Il était terrifiant, jamais Antoine n’avait vu un tel monstre, même dans ses pires cauchemars. Mais le garçon ne tremblait pas, il ne ressentait rien. Tout ce qui l’intéressait, c’était de sortir de cet endroit et d’oublier toute cette histoire, afin de pouvoir enfin vivre comme quelqu’un de normal.

Alors il ramassa le couteau et le pointa en direction de la Mort, la mâchoire serrée.

Il s’avança avec précaution, le dos courbé, scrutant son ennemi, guettant le moindre de ses mouvements. Mais le monstre restait debout, les bras le long du corps, un sourire effrayant défigurant son visage hideux.

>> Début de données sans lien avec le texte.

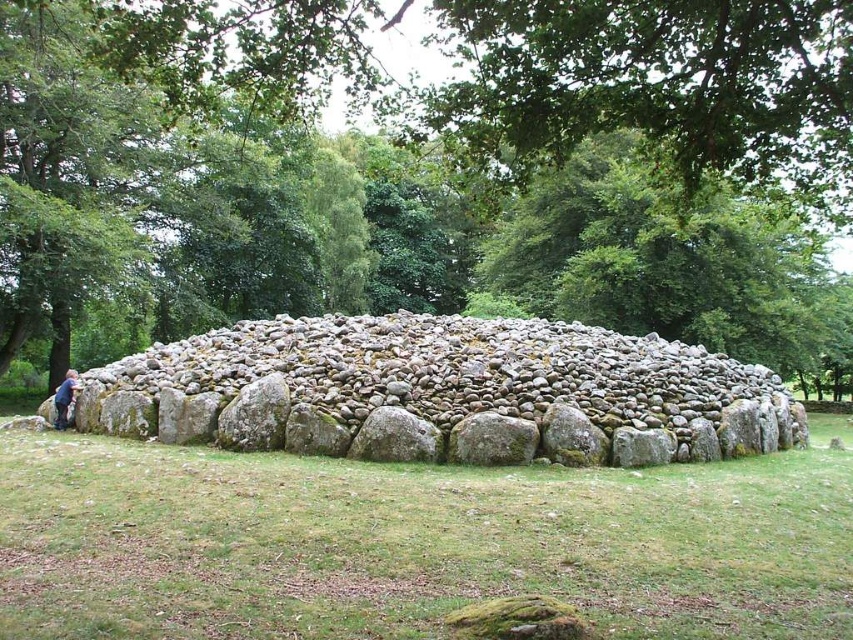
You are standing in front of the large stone structure and notice a green leafy tree at center and a smooth gray rock at center. Which object is located to the right of the other?

The green leafy tree at center is positioned on the right side of smooth gray rock at center, so the green leafy tree at center is to the right of the smooth gray rock at center.

You are a hiker who wants to place a 10 meter long tent between the green leafy tree at center and the smooth gray rock at center. Can you fit the tent between them without overlapping either object?

The distance between the green leafy tree at center and the smooth gray rock at center is 13.58 meters. Since the tent is 10 meters long, there is enough space to place it between them without overlapping either object.

You are standing in front of the ancient stone structure and notice a green leafy tree at center and a smooth gray rock at center. Which object is nearer to you?

The green leafy tree at center is closer to the viewer than the smooth gray rock at center, so the green leafy tree at center is nearer to you.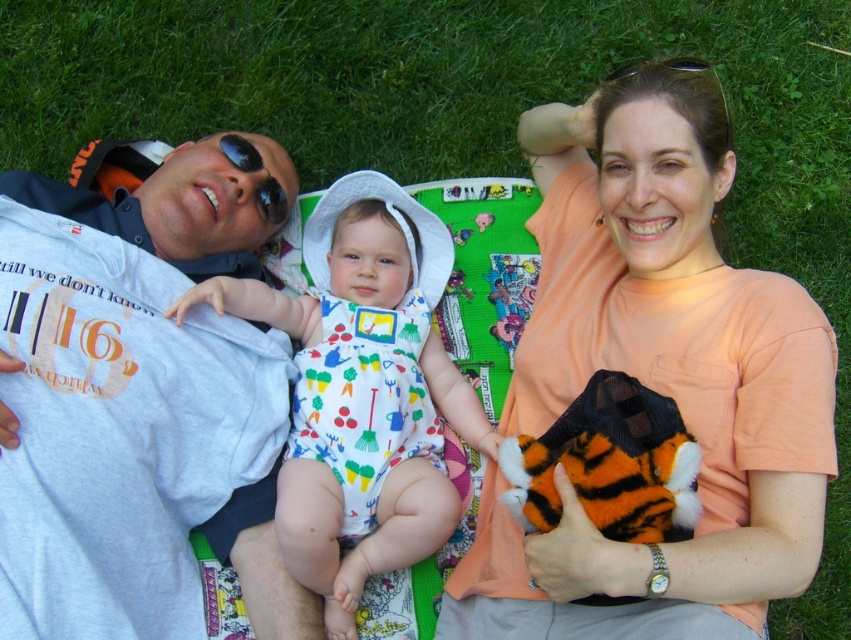
Question: Among these points, which one is nearest to the camera?

Choices:
 (A) (408, 244)
 (B) (603, 272)

Answer: (B)

Question: Which of the following is the closest to the observer?

Choices:
 (A) gray cotton t-shirt at left
 (B) orange cotton shirt at upper right

Answer: (B)

Question: Can you confirm if orange cotton shirt at upper right is wider than printed cotton onesie at center?

Choices:
 (A) yes
 (B) no

Answer: (A)

Question: Which object is closer to the camera taking this photo?

Choices:
 (A) gray cotton t-shirt at left
 (B) printed cotton onesie at center
 (C) orange cotton shirt at upper right

Answer: (C)

Question: Does printed cotton onesie at center have a larger size compared to gray cotton t-shirt at left?

Choices:
 (A) yes
 (B) no

Answer: (A)

Question: Does printed cotton onesie at center appear on the left side of gray cotton t-shirt at left?

Choices:
 (A) yes
 (B) no

Answer: (B)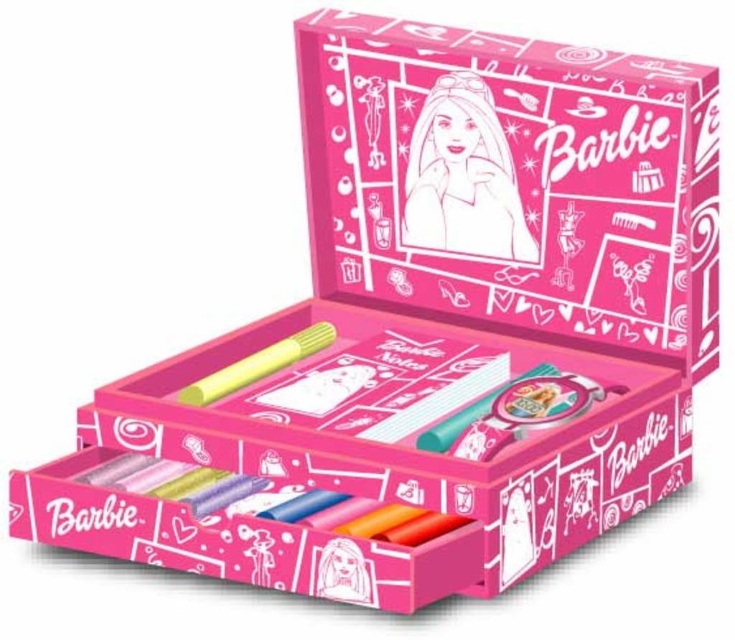
Can you confirm if pink paper doll at center is positioned above yellow matte crayon at center?

Indeed, pink paper doll at center is positioned over yellow matte crayon at center.

Between pink paper doll at center and yellow matte crayon at center, which one has less height?

yellow matte crayon at center is shorter.

Between point (526, 241) and point (261, 365), which one is positioned behind?

The point (526, 241) is behind.

The width and height of the screenshot is (735, 640). In order to click on pink paper doll at center in this screenshot , I will do `click(462, 177)`.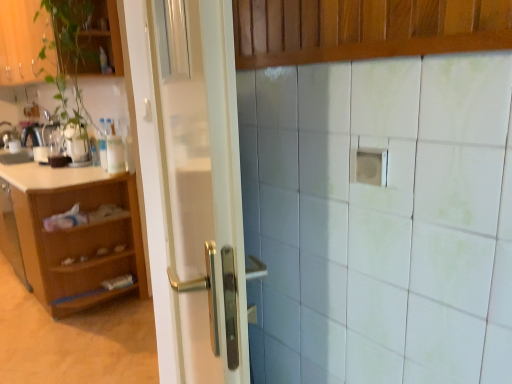
Question: Based on their positions, is light brown wood cabinet at left, the 3th cabinetry in the top-to-bottom sequence, located to the left or right of green matte plant at upper left, acting as the 1th cabinetry starting from the top?

Choices:
 (A) left
 (B) right

Answer: (A)

Question: Considering the positions of light brown wood cabinet at left, the 3th cabinetry in the front-to-back sequence, and green matte plant at upper left, acting as the 1th cabinetry starting from the top, in the image, is light brown wood cabinet at left, the 3th cabinetry in the front-to-back sequence, wider or thinner than green matte plant at upper left, acting as the 1th cabinetry starting from the top,?

Choices:
 (A) thin
 (B) wide

Answer: (B)

Question: Which object is positioned farthest from the green matte plant at upper left, which is the third cabinetry in bottom-to-top order?

Choices:
 (A) white glossy sink at left
 (B) wooden paneling at upper center, which is counted as the 2th cabinetry, starting from the top
 (C) green glossy plant at upper left
 (D) light brown wood cabinet at left, the 3th cabinetry in the top-to-bottom sequence
 (E) white glossy door at center

Answer: (B)

Question: Which object is the closest to the green matte plant at upper left, the second cabinetry in the back-to-front sequence?

Choices:
 (A) white glossy door at center
 (B) wooden paneling at upper center, the 3th cabinetry when ordered from back to front
 (C) white glossy pot at left
 (D) white glossy sink at left
 (E) light brown wood cabinet at left, the first cabinetry when ordered from bottom to top

Answer: (C)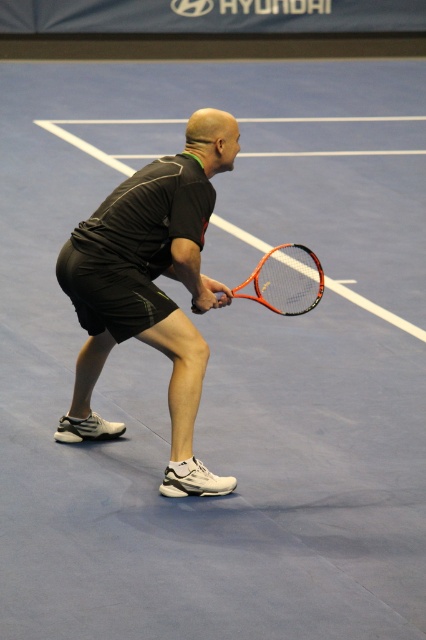
In the scene shown: You are a tennis coach observing a player holding two rackets, the black matte tennis racket at center and the orange carbon fiber tennis racket at center. Which racket should the player choose if they need a larger one for better control?

The player should choose the black matte tennis racket at center because it is larger in size than the orange carbon fiber tennis racket at center, providing better control.

You are a tennis coach observing a player holding two rackets, the black matte tennis racket at center and the orange carbon fiber tennis racket at center. Which racket is taller?

The black matte tennis racket at center is taller than the orange carbon fiber tennis racket at center.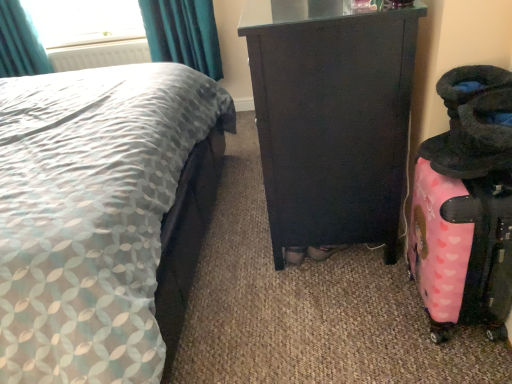
This screenshot has height=384, width=512. Find the location of `pink matte suitcase at right`. pink matte suitcase at right is located at coordinates (460, 252).

At what (x,y) coordinates should I click in order to perform the action: click on matte gray fabric bed at left. Please return your answer as a coordinate pair (x, y). Looking at the image, I should click on pos(93,215).

Locate an element on the screen. white plastic radiator at upper left is located at coordinates (99, 55).

This screenshot has height=384, width=512. I want to click on matte black cabinet at center, so click(331, 119).

From the image's perspective, is matte gray fabric bed at left located above matte black cabinet at center?

Actually, matte gray fabric bed at left appears below matte black cabinet at center in the image.

Between matte gray fabric bed at left and matte black cabinet at center, which one is positioned in front?

Positioned in front is matte gray fabric bed at left.

From a real-world perspective, is matte gray fabric bed at left below matte black cabinet at center?

Actually, matte gray fabric bed at left is physically above matte black cabinet at center in the real world.

Would you say matte gray fabric bed at left is a long distance from matte black cabinet at center?

matte gray fabric bed at left is near matte black cabinet at center, not far away.

Are white plastic radiator at upper left and pink matte suitcase at right far apart?

Absolutely, white plastic radiator at upper left is distant from pink matte suitcase at right.

Can you tell me how much white plastic radiator at upper left and pink matte suitcase at right differ in facing direction?

89 degrees separate the facing orientations of white plastic radiator at upper left and pink matte suitcase at right.

Is white plastic radiator at upper left outside of pink matte suitcase at right?

That's correct, white plastic radiator at upper left is outside of pink matte suitcase at right.

Does white plastic radiator at upper left have a greater height compared to pink matte suitcase at right?

Incorrect, the height of white plastic radiator at upper left is not larger of that of pink matte suitcase at right.

Considering the relative sizes of pink matte suitcase at right and matte black cabinet at center in the image provided, is pink matte suitcase at right taller than matte black cabinet at center?

Incorrect, the height of pink matte suitcase at right is not larger of that of matte black cabinet at center.

Does pink matte suitcase at right have a lesser width compared to matte black cabinet at center?

Yes.

Is point (431, 301) positioned behind point (336, 94)?

Yes, it is behind point (336, 94).

Looking at their sizes, would you say teal fabric curtain at upper left is wider or thinner than matte black cabinet at center?

Clearly, teal fabric curtain at upper left has less width compared to matte black cabinet at center.

Can you tell me how much teal fabric curtain at upper left and matte black cabinet at center differ in facing direction?

86.7 degrees.

From a real-world perspective, which object stands above the other?

teal fabric curtain at upper left, from a real-world perspective.

How distant is teal fabric curtain at upper left from matte black cabinet at center?

teal fabric curtain at upper left is 2.14 meters away from matte black cabinet at center.

Is white plastic radiator at upper left surrounded by pink matte suitcase at right?

No.

From a real-world perspective, is pink matte suitcase at right physically located above or below white plastic radiator at upper left?

Clearly, from a real-world perspective, pink matte suitcase at right is below white plastic radiator at upper left.

Is pink matte suitcase at right in front of or behind white plastic radiator at upper left in the image?

pink matte suitcase at right is in front of white plastic radiator at upper left.

Consider the image. How many degrees apart are the facing directions of pink matte suitcase at right and white plastic radiator at upper left?

They differ by 89 degrees in their facing directions.

Considering the positions of objects matte black cabinet at center and matte gray fabric bed at left in the image provided, who is more to the left, matte black cabinet at center or matte gray fabric bed at left?

Positioned to the left is matte gray fabric bed at left.

From the image's perspective, which object appears higher, matte black cabinet at center or matte gray fabric bed at left?

From the image's view, matte black cabinet at center is above.

From a real-world perspective, which is physically below, matte black cabinet at center or matte gray fabric bed at left?

In real-world perspective, matte black cabinet at center is lower.

From the image's perspective, would you say white plastic radiator at upper left is shown under matte black cabinet at center?

Incorrect, from the image's perspective, white plastic radiator at upper left is higher than matte black cabinet at center.

At what (x,y) coordinates should I click in order to perform the action: click on furniture located on the right of white plastic radiator at upper left. Please return your answer as a coordinate pair (x, y). Looking at the image, I should click on (331, 119).

From a real-world perspective, is white plastic radiator at upper left located beneath matte black cabinet at center?

No, from a real-world perspective, white plastic radiator at upper left is not below matte black cabinet at center.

Antoine s’élança soudainement, visant son poignet. Mais la créature fit un rapide mouvement en arrière pour esquiver. Alors Antoine retenta un coup, visant sa gorge cette fois-ci, mais la Mort recula encore, gardant ce sourire moqueur.

Et il continua, encore et encore, tranchant l’air à chaque fois, avançant d’un pas ou deux. Son ennemi se jouait de lui et esquivait ses coups avec une facilité déconcertante.

À force de reculer, la Mort finit par mettre un pied dehors : Antoine se rendit alors compte qu’il n’était qu’à deux petits mètres de la liberté. Alors, sans réfléchir, il attaqua une énième fois, sans même viser :il voulait juste le faire reculer encore un peu…
Mais cette fois-ci, le monstre se tourna sur le côté, leva le bras et attrapa son poignet avec une telle vitesse qu’Antoine ne l’avait pratiquement pas vu bouger.

Il tordit brutalement son bras et le serra avec une force démesurée. Antoine hurla de douleur et lâcha son couteau.

– Tu te souviens de ce que j’avais dit sur le venin mauve, et pourquoi il a été conçu ? Ce n’était pas pour faire des soldats qui gagneraient toutes les guerres, non. Le but était bien au-delà : faire en sorte que notre armée soit si terrifiante que nous gagnerions n’importe quelle bataille sans combattre, car les ennemis seraient terrorisés. N’est-ce pas génial, de gagner des guerres par la peur ? Eh bien c’est cette même peur, que je vois dans tes yeux en ce moment.

D’un geste brusque, Antoine parvint à s’extirper de l’étreinte de la Mort et bondit de deux mètres en arrière. Il n’était plus armé et regardait le couteau dans la main de son ennemi. Il gardait ses mains tremblantes devant lui, se disant qu’il aurait peut-être une chance de le déposséder de celui-ci. Mais il savait que c’était pratiquement impossible, et qu’il se battait désespérément. La Mort fit un pas en avant, Antoine en fit un en arrière, alors la Mort avança encore, et Antoine continua de reculer, ses jambes étaient devenues molles et tout son corps tremblait.

Il finit par se retrouver contre le mur, sans aucune issue possible. Et il vit la Mort approchait, elle ralentissait pour faire durer le moment, avec cet horrible sourire sadique et ce couteau qu’elle s’amusait à agiter en l’air.

“Fait chier…”

Et, comme un éclair, sans qu’il n’eut le temps de faire quoi que ce soit, la Mort enfonça la lame dans sa chair.